TextAloud recently issued their Version 3, but I cannot see that it is more useful than Version 2, so I have re-established Version 2 on my computer.

This leaves you with a series of mp3 files. On some mp3-player devices you need to set up a directory structure, by author, and then by book. You put the various chapters and other components of the book, already so-named that they display in the correct order, into this latter sub-folder. An example of an mp3 player of this type is the TrekStor L. This device has a slot for a micro-SD card, so that you could travel around with quite a large library if you so desired, just by having a collection of micro-SD cards, all with different books on it. But micro-SD cards are quite expensive, though the TrekStor is actually quite inexpensive.

In order to put your home-made audiobooks onto your Ipod, you need to convert them to the m4b format. Here all the mp3 files are put into a single m4b file, using the free “MP3 to Ipod Audio Book Converter”, and then you add bookmarks so that you can jump to the start of any desired chapter, using the inexpensive “Chapter Master”. An audiobook made in this way works perfectly on an Ipod. It can also be played on the PC using the QuickTime player, or of course using ITunes.

While I was writing this article I was shown the Sonos device for maintaining and playing a collection of music. I should think it would also work well for a collection of audiobooks. My friend had a hand-held device with which you could choose which Band and which of their songs you wanted to hear. All the music was held on a terabyte disk somewhere else in the house. The music you wanted to hear was played on hi-fi devices throughout the house. All these devices were communicating with one another wirelessly. On looking up the Wikipedia article about Sonos I saw that it can handle aac files, which is one of the audiobook formats, but I did not see m4b, which is the format used for home-made audiobooks.

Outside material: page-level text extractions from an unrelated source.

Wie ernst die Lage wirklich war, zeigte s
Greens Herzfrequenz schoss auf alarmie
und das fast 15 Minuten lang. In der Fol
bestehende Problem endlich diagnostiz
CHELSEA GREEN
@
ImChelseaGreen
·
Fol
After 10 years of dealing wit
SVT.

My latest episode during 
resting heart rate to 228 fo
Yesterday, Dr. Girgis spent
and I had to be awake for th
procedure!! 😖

In all the above I have been writing about advances over the past five years in scanning, editing and otherwise handling eBooks. But I feel I must mention Audible, which offers for sale audiobooks that are very well read and presented. I have a contract with them whereby I pay them a small sum of money each month, in exchange for which I can download one of their audiobooks, no matter what its nominal price may be. I find this to be a very agreeable arrangement, because there is usually only one audiobook I wish to download from them in a given month, and that will be the book we are to read soon with the book-reading group I belong to.

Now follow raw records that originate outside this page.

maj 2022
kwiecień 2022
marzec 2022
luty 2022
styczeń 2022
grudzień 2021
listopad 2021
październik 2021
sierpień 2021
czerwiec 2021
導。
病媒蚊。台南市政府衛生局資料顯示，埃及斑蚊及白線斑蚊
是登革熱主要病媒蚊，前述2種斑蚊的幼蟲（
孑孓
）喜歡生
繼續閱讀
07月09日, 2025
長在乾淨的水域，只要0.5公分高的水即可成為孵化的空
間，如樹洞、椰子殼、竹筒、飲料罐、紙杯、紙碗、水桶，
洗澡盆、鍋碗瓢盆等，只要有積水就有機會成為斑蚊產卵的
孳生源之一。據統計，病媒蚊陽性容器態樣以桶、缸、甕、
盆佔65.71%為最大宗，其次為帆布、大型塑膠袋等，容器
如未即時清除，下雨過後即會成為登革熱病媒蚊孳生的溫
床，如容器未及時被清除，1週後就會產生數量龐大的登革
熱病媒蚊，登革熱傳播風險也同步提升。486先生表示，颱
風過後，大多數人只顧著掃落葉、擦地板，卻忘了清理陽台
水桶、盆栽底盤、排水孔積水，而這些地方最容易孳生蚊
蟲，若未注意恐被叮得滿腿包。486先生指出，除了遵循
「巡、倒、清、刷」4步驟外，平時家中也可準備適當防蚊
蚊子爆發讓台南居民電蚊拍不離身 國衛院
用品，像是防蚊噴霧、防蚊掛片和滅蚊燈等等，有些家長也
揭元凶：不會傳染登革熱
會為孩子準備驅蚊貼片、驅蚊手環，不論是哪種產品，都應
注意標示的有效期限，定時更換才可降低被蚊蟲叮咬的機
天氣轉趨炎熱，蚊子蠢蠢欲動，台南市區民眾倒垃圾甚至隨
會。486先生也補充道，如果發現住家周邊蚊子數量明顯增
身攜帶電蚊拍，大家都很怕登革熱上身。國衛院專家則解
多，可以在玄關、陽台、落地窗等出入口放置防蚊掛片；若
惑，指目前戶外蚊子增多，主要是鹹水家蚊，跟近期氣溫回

My own software, the Athelstane System, has been available for free for some years now, but the latest update is slow to appear, because so many small changes have been made over the past year, that every time I think I ought to re-publish it, I instantly think of yet another way in which it could be improved.

Another area of the work in which many changes have recently taken place is in making eBooks easily accessible to the blind or partially sighted. I wrote an article about this in February 2010, and I do not have any further information to add to that article.

Some eReader devices have a feature whereby they hold the books in a text format, typically a third to a half a megabyte, and have software that can read the book aloud, thus avoiding the need to store the very much larger set of mp3 files or the m4b file for the book. These will very often approach 200 megabytes in size. I have not checked out all of these devices, but those that I have seen had a major fault: they took no notice of the blank line between paragraphs, thus instantly reducing their reading into an incomprehensible mess. Some years ago a version of Fonix ISpeak was available for the Ipaq. With a very small amount of extra programming it could have been almost perfect, for it could have been made not only to observe the space between paragraphs, but it could have used the standard ISpeak markup, that enables the TTS program (text-to-speech) to pronounce words correctly. Unfortunately that program is no longer on the market.